Task objective: Your answer should consist of all lines in the listing that hold the word "Garstner".

Task inputs:
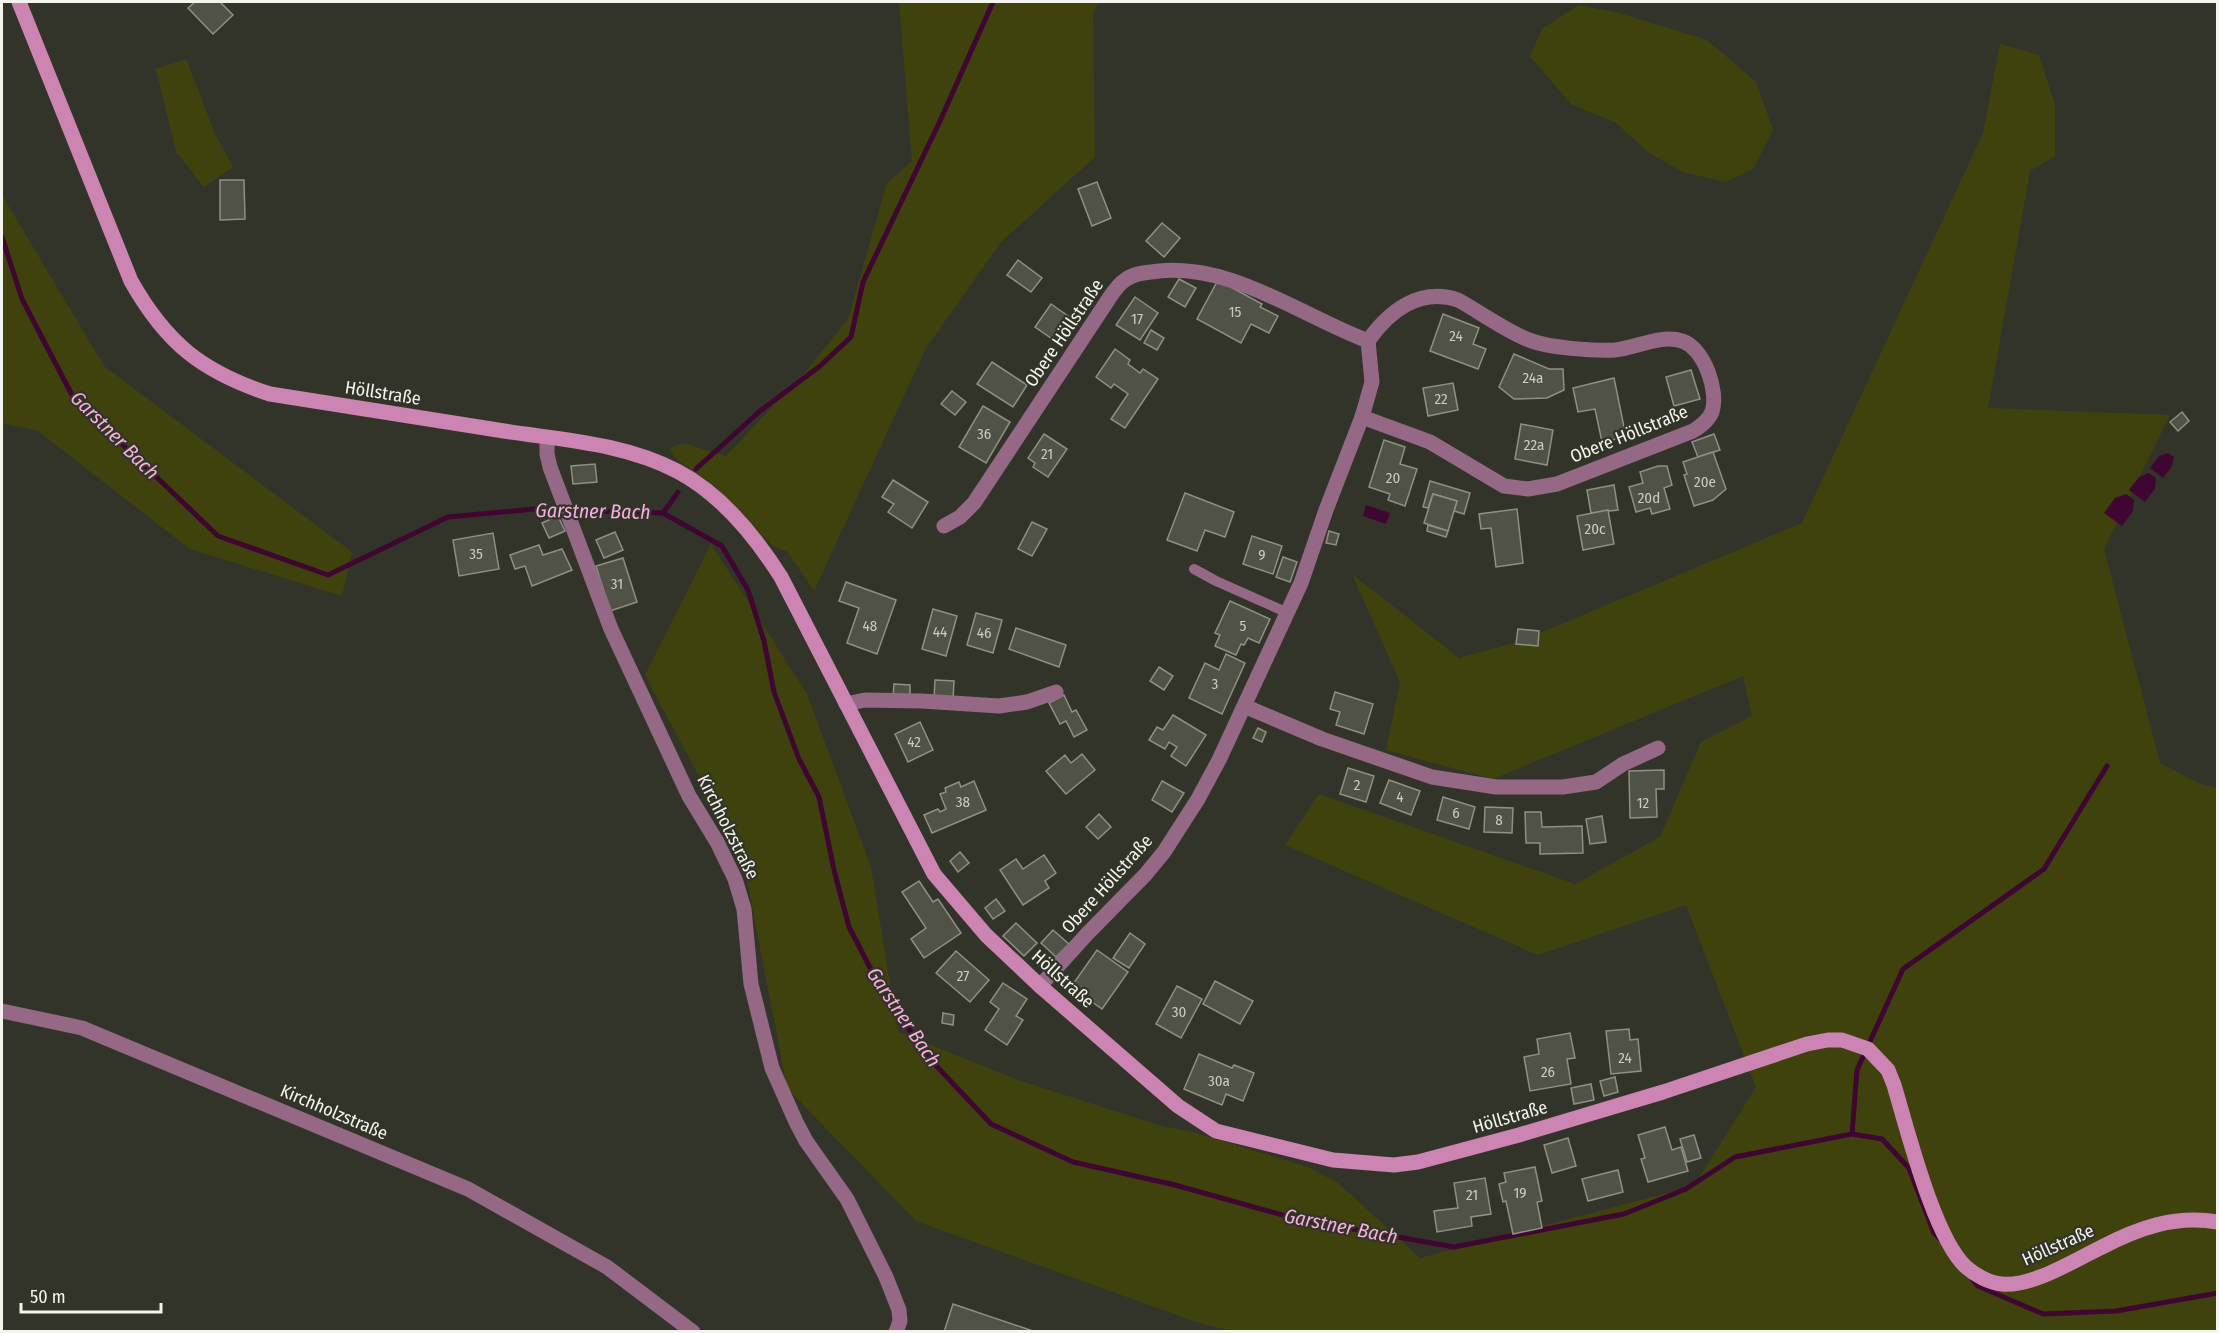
<svg xmlns="http://www.w3.org/2000/svg" width="2219" height="1333" font-family="'Fira Sans Condensed',sans-serif">
<style>
.green{fill:#40420e}
.water{fill:#3e0630}
.lines{fill:none;stroke-linecap:round;stroke-linejoin:round}
.stream{stroke:#3e0630;stroke-width:5}
.building{fill:#505246;stroke:#8f9083;stroke-width:1.5}
.lane{stroke:#956885;stroke-width:10}
.street{stroke:#956885;stroke-width:15}
.secondary{stroke:#cc84b3;stroke-width:15}
.labels{text-anchor:middle;dominant-baseline:central;stroke-width:4.5;stroke-linejoin:round;paint-order:stroke}
.number-label{font-size:15px;fill:#caccc2}
.street-label{font-size:18px;fill:#f3f4ec;stroke:#333429}
.water-label{font-size:20px;font-style:italic;fill:#f7afde;stroke:#333429}
</style>
<rect width="100%" height="100%" fill="#333429"/>
<!-- green -->
<g class="green">
<path d="M899 2H1099L1093 14 1095 157 1001 242 926 348 814 591 788 552 773 546 715 486 676 459 670 448 683 443 726 456 807 370 848 319 887 183 912 161Z"/>
<path d="M1579 5 1619 13 1707 40 1756 82 1773 130 1753 169 1726 182 1683 172 1648 152 1616 123 1571 104 1530 56 1542 29Z"/>
<path d="M2000 44 2039 55 2055 105V156L2030 171 1988 408 2170 415 2104 549 2160 763 2200 784 2217 788V1331H1233L1199 1323 916 1221 787 1088 743 859 645 675 711 544 807 694 871 867 898 1032 1021 1081 1165 1127 1189 1131 1308 1167 1338 1183 1420 1258 1694 1186 1756 1087 1686 905 1538 955 1285 845 1319 794 1575 884 1660 837 1701 742 1752 716 1743 676 1493 779 1386 750 1400 682 1352 574 1459 658 1521 641 1802 523 1983 133Z"/>
<path d="M186 59 215 134 233 167 204 187 176 152 156 69Z"/>
<path d="M2 195 104 366 352 552 342 596 190 549 38 431 2 423Z"/>
</g>
<!-- water -->
<g class="water">
<path d="M2168 453 2174 457 2172 466 2163 478 2150 468 2159 456Z"/>
<path d="M2149 473 2156 478 2155 489 2145 502 2129 490 2139 477Z"/>
<path d="M2126 494 2134 500 2133 511 2122 526 2104 513 2115 498Z"/>
<path d="M1366 505 1390 513 1386 524 1363 516Z"/>
</g>
<g class="lines">
<!-- stream -->
<g class="stream">
<path d="M2 237 22 299 73 397 218 536 328 575 448 517 534 509 663 513 722 546 748 590 764 641 774 692 799 759 819 797 834 870 849 927 879 985 929 1058 991 1124 1073 1162 1175 1185 1297 1219 1454 1247 1624 1214 1686 1189 1735 1157 1852 1134 1882 1139 1909 1168 1934 1233 1940 1239"/>
<path d="M696 469 760 411 820 366 851 337 863 282 940 121 993 2"/>
<path d="M663 513 678 492"/>
<path d="M1852 1134 1857 1070 1903 969 2044 869 2107 766"/>
<path d="M1972 1279 1978 1286 2043 1314 2116 1311 2218 1293"/>
</g>
</g>
<!-- building -->
<g class="building">
<path d="M195 2H220L233 15 213 34 188 8Z"/>
<path d="M220 180H244L245 219 220 220Z"/>
<path d="M1097 182 1111 218 1092 226 1078 189Z"/>
<path d="M1162 223 1180 238 1164 257 1146 241Z"/>
<path d="M1018 260 1042 278 1031 292 1007 275Z"/>
<path d="M1179 279 1196 288 1185 307 1168 297Z"/>
<path d="M1218 280 1262 304 1260 307 1278 316 1269 333 1251 324 1241 343 1197 319Z"/>
<path d="M1135 297 1158 313 1140 340 1116 325Z"/>
<path d="M1051 304 1074 320 1072 322 1076 325 1067 339 1063 336 1058 343 1035 327Z"/>
<path d="M1443 314 1479 328 1473 344 1486 349 1478 369 1430 351Z"/>
<path d="M1151 330 1164 338 1157 350 1144 343Z"/>
<path d="M1115 349 1130 360 1128 364 1140 373 1143 369 1158 379 1125 428 1111 419 1128 394 1114 384 1111 388 1096 377Z"/>
<path d="M1514 354 1549 369H1563L1564 390 1547 398 1514 399 1499 387Z"/>
<path d="M992 362 1027 385 1013 407 977 384Z"/>
<path d="M1691 370 1700 399 1674 406 1666 377Z"/>
<path d="M1614 378 1626 437 1602 442 1595 409 1578 412 1573 388Z"/>
<path d="M1453 383 1458 410 1428 416 1423 388Z"/>
<path d="M952 391 966 402 955 415 941 404Z"/>
<path d="M983 406 1010 422 986 463 959 447Z"/>
<path d="M2182 412 2189 421 2178 431 2170 422Z"/>
<path d="M1521 424 1553 430 1547 465 1515 459Z"/>
<path d="M1044 434 1067 449 1048 477 1033 467 1035 463 1028 458Z"/>
<path d="M1714 434 1720 450 1698 457 1692 442Z"/>
<path d="M1384 440 1405 447 1400 464 1417 469 1405 506 1388 500 1390 494 1369 487Z"/>
<path d="M1713 452 1726 489 1713 500 1694 506 1684 475 1687 474 1683 462Z"/>
<path d="M595 464 597 482 573 484 571 466Z"/>
<path d="M1658 466H1667L1672 485 1664 488 1670 509 1652 514 1650 508 1636 512 1629 487 1643 483 1640 472Z"/>
<path d="M893 480 928 502 912 528 888 512 894 504 882 497Z"/>
<path d="M1430 481 1470 493 1464 514 1454 511 1457 501 1433 494 1428 508 1423 507Z"/>
<path d="M1614 485 1618 510 1591 513 1587 490Z"/>
<path d="M1185 493 1234 512 1225 537 1205 530 1197 551 1167 540Z"/>
<path d="M1433 494 1457 501 1448 531 1424 523Z"/>
<path d="M1517 509 1523 563 1496 567 1491 528 1481 529 1479 514Z"/>
<path d="M1608 510 1614 544 1583 550 1577 516Z"/>
<path d="M558 516 565 531 549 538 542 523Z"/>
<path d="M1032 522 1047 529 1032 556 1018 549Z"/>
<path d="M1428 525 1448 531 1446 537 1427 531Z"/>
<path d="M1329 531 1339 534 1336 545 1326 543Z"/>
<path d="M615 532 623 550 604 558 596 540Z"/>
<path d="M493 533 499 569 459 576 453 540Z"/>
<path d="M1252 536 1282 546 1273 574 1243 564Z"/>
<path d="M539 545 543 555 562 549 572 570 532 586 525 566 515 569 510 555Z"/>
<path d="M1283 557 1297 562 1290 582 1276 577Z"/>
<path d="M623 558 637 602 610 611 596 566Z"/>
<path d="M846 582 896 600 877 654 847 643 859 608 839 601Z"/>
<path d="M1230 601 1270 619 1259 643 1248 638 1244 645 1241 644 1236 655 1215 646 1220 635 1215 633Z"/>
<path d="M933 609 957 616 946 656 922 649Z"/>
<path d="M976 613 1002 620 993 653 967 645Z"/>
<path d="M1016 628 1066 645 1059 667 1009 649Z"/>
<path d="M1518 629 1539 631 1538 646 1516 644Z"/>
<path d="M1226 654 1245 663 1222 714 1189 698 1205 663 1219 670Z"/>
<path d="M1159 667 1173 676 1164 690 1150 681Z"/>
<path d="M935 680 954 681 953 700 934 699Z"/>
<path d="M894 684 910 685V697H893Z"/>
<path d="M1335 692 1373 704 1364 734 1336 725 1340 712 1330 709Z"/>
<path d="M1064 695 1072 712 1076 710 1087 730 1074 737 1066 721 1060 724 1049 703Z"/>
<path d="M1173 715 1206 735 1186 766 1171 756 1177 747 1169 742 1165 749 1149 740 1157 727 1163 730Z"/>
<path d="M920 722 933 750 908 762 895 734Z"/>
<path d="M1258 728 1266 732 1262 742 1253 738Z"/>
<path d="M1082 754 1095 770 1066 794 1046 771 1065 755 1071 763Z"/>
<path d="M1348 768 1374 776 1366 802 1340 794Z"/>
<path d="M1664 770V789H1656L1657 817 1630 818 1629 771Z"/>
<path d="M1389 780 1420 791 1411 815 1380 803Z"/>
<path d="M974 781 986 810 932 833 924 815 938 809 940 812 946 809 940 794 946 792 945 788 959 782 961 787Z"/>
<path d="M1162 781 1184 793 1172 812 1152 800Z"/>
<path d="M1443 797 1475 807 1469 829 1437 820Z"/>
<path d="M1485 807 1513 808 1512 833 1484 832Z"/>
<path d="M1525 812H1541L1542 827 1582 826 1583 853 1540 854V843H1526Z"/>
<path d="M1099 814 1111 827 1098 839 1086 827Z"/>
<path d="M1602 816 1606 842 1590 844 1586 819Z"/>
<path d="M960 852 969 863 958 872 950 861Z"/>
<path d="M1044 855 1056 873 1045 881 1049 888 1023 905 1000 870 1016 859 1023 869Z"/>
<path d="M919 881 933 902 938 899 961 933 924 958 911 939 926 928 902 892Z"/>
<path d="M996 899 1005 911 993 919 985 908Z"/>
<path d="M1016 923 1037 943 1024 956 1003 936Z"/>
<path d="M1053 930 1069 944 1056 957 1041 943Z"/>
<path d="M1130 933 1145 944 1129 968 1113 958Z"/>
<path d="M1097 950 1128 972 1102 1009 1071 987Z"/>
<path d="M956 951 989 980 970 1002 936 973Z"/>
<path d="M1215 981 1253 1001 1240 1024 1203 1004Z"/>
<path d="M1003 983 1027 999 1016 1016 1023 1020 1007 1045 985 1030 999 1009 990 1002Z"/>
<path d="M1177 986 1202 999 1181 1038 1156 1024Z"/>
<path d="M943 1013 954 1015 953 1025 942 1023Z"/>
<path d="M1629 1029 1630 1040 1638 1039 1641 1071 1611 1074 1606 1031Z"/>
<path d="M1570 1033 1575 1058 1567 1059 1571 1084 1530 1091 1524 1057 1539 1054 1537 1039Z"/>
<path d="M1199 1054 1232 1068 1234 1065 1254 1073 1243 1101 1226 1094 1222 1105 1184 1089Z"/>
<path d="M1615 1077 1618 1092 1604 1096 1600 1081Z"/>
<path d="M1591 1084 1594 1100 1574 1104 1571 1088Z"/>
<path d="M1665 1127 1672 1150 1681 1147 1688 1171 1648 1182 1641 1159 1645 1158 1638 1135Z"/>
<path d="M1694 1135 1701 1158 1687 1162 1680 1139Z"/>
<path d="M1568 1138 1576 1166 1552 1173 1544 1145Z"/>
<path d="M1535 1167 1542 1201 1537 1202 1542 1228 1513 1234 1506 1201 1503 1202 1499 1184 1506 1182 1504 1173Z"/>
<path d="M1618 1170 1623 1192 1588 1201 1582 1179Z"/>
<path d="M1485 1178 1491 1214 1471 1217 1472 1226 1437 1232 1434 1211 1458 1208 1454 1183Z"/>
<path d="M953 1304 1036 1332H944Z"/>
</g>
<g class="lines">
<!-- lane -->
<path class="lane" d="M1194 569 1216 581 1288 613"/>
<!-- street -->
<g class="street">
<path d="M1362 417 1430 442 1504 486 1528 489 1557 484 1693 431C1701 426 1708 421 1712 412 1719 391 1704 348 1682 341 1661 334 1636 348 1615 350 1593 351 1549 348 1529 340 1506 331 1480 312 1458 300 1420 287 1389 311 1368 341"/>
<path d="M547 438V454L550 467 611 629 689 796 717 842 735 879 744 909 751 984 772 1068 796 1122 806 1141 847 1199 886 1277 899 1310 900 1321 896 1332"/>
<path d="M944 526 960 517 974 503 1110 297C1114 291 1119 284 1125 280 1133 274 1142 273 1151 272 1228 260 1299 315 1368 341L1372 382 1362 417 1326 510 1301 583 1219 760 1198 799 1164 852 1145 875 1087 934 1040 986"/>
<path d="M846 704 865 700 922 701 999 706 1027 702 1056 692"/>
<path d="M1244 706 1322 739 1432 777 1496 787H1563L1596 782 1623 764 1658 748"/>
<path d="M2 1011 82 1028 468 1189 607 1267 693 1332"/>
</g>
<!-- secondary -->
<path class="secondary" d="M19 2 131 281C166 343 202 372 270 394 348 407 426 419 504 431 562 440 623 443 677 471 721 494 755 536 781 577L934 874 986 935 1040 986 1178 1106 1216 1131 1333 1160 1394 1165 1418 1162 1519 1135 1663 1092 1807 1044 1828 1040H1842L1868 1049 1888 1070 1894 1085C1907 1128 1934 1238 1966 1267 1975 1275 1989 1283 2002 1284 2032 1287 2073 1261 2100 1248 2138 1228 2174 1215 2218 1222"/>
</g>
<g class="labels">
<!-- number labels -->
<g class="number-label">
<text x="1235" y="312">15</text>
<text x="1137" y="319">17</text>
<text x="1456" y="336">24</text>
<text x="1533" y="378">24a</text>
<text x="1441" y="399">22</text>
<text x="984" y="434">36</text>
<text x="1534" y="445">22a</text>
<text x="1047" y="454">21</text>
<text x="1393" y="478">20</text>
<text x="1705" y="482">20e</text>
<text x="1649" y="498">20d</text>
<text x="1595" y="529">20c</text>
<text x="476" y="554">35</text>
<text x="1262" y="555">9</text>
<text x="617" y="584">31</text>
<text x="870" y="626">48</text>
<text x="1243" y="626">5</text>
<text x="940" y="632">44</text>
<text x="984" y="633">46</text>
<text x="1215" y="684">3</text>
<text x="914" y="742">42</text>
<text x="1357" y="785">2</text>
<text x="1400" y="797">4</text>
<text x="963" y="802">38</text>
<text x="1643" y="803">12</text>
<text x="1456" y="813">6</text>
<text x="1499" y="820">8</text>
<text x="963" y="976">27</text>
<text x="1179" y="1012">30</text>
<text x="1625" y="1058">24</text>
<text x="1548" y="1072">26</text>
<text x="1219" y="1081">30a</text>
<text x="1520" y="1193">19</text>
<text x="1472" y="1195">21</text>
</g>
<!-- street labels -->
<g class="street-label">
<text transform="translate(1064 333) rotate(-56)">Obere Höllstraße</text>
<text transform="translate(383 393) rotate(9)">Höllstraße</text>
<text transform="translate(1629 434) rotate(-22)">Obere Höllstraße</text>
<text transform="translate(728 827) rotate(63)">Kirchholzstraße</text>
<text transform="translate(1107 884) rotate(-48)">Obere Höllstraße</text>
<text transform="translate(1063 979) rotate(42)">Höllstraße</text>
<text transform="translate(334 1112) rotate(23)">Kirchholzstraße</text>
<text transform="translate(1510 1117) rotate(-16)">Höllstraße</text>
<text transform="translate(2058 1245) rotate(-24)">Höllstraße</text>
</g>
<!-- water labels -->
<g class="water-label">
<text transform="translate(115 435) rotate(45)">Garstner Bach</text>
<text transform="translate(593 511) rotate(1)">Garstner Bach</text>
<text transform="translate(904 1017) rotate(56)">Garstner Bach</text>
<text transform="translate(1341 1226) rotate(11)">Garstner Bach</text>
</g>
</g>
<!-- border -->
<rect width="2219" height="1333" fill="none" stroke="#f3f4ec" stroke-width="6"/>
<!-- scale -->
<path d="M21 1303v9h140v-9" fill="none" stroke="#f3f4ec" stroke-width="3"/>
<text x="30" y="1303" font-size="18" fill="#f3f4ec" stroke="#333429" stroke-width="4.5" paint-order="stroke">50 m</text>
</svg>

Your solution:
<text transform="translate(115 435) rotate(45)">Garstner Bach</text>
<text transform="translate(593 511) rotate(1)">Garstner Bach</text>
<text transform="translate(904 1017) rotate(56)">Garstner Bach</text>
<text transform="translate(1341 1226) rotate(11)">Garstner Bach</text>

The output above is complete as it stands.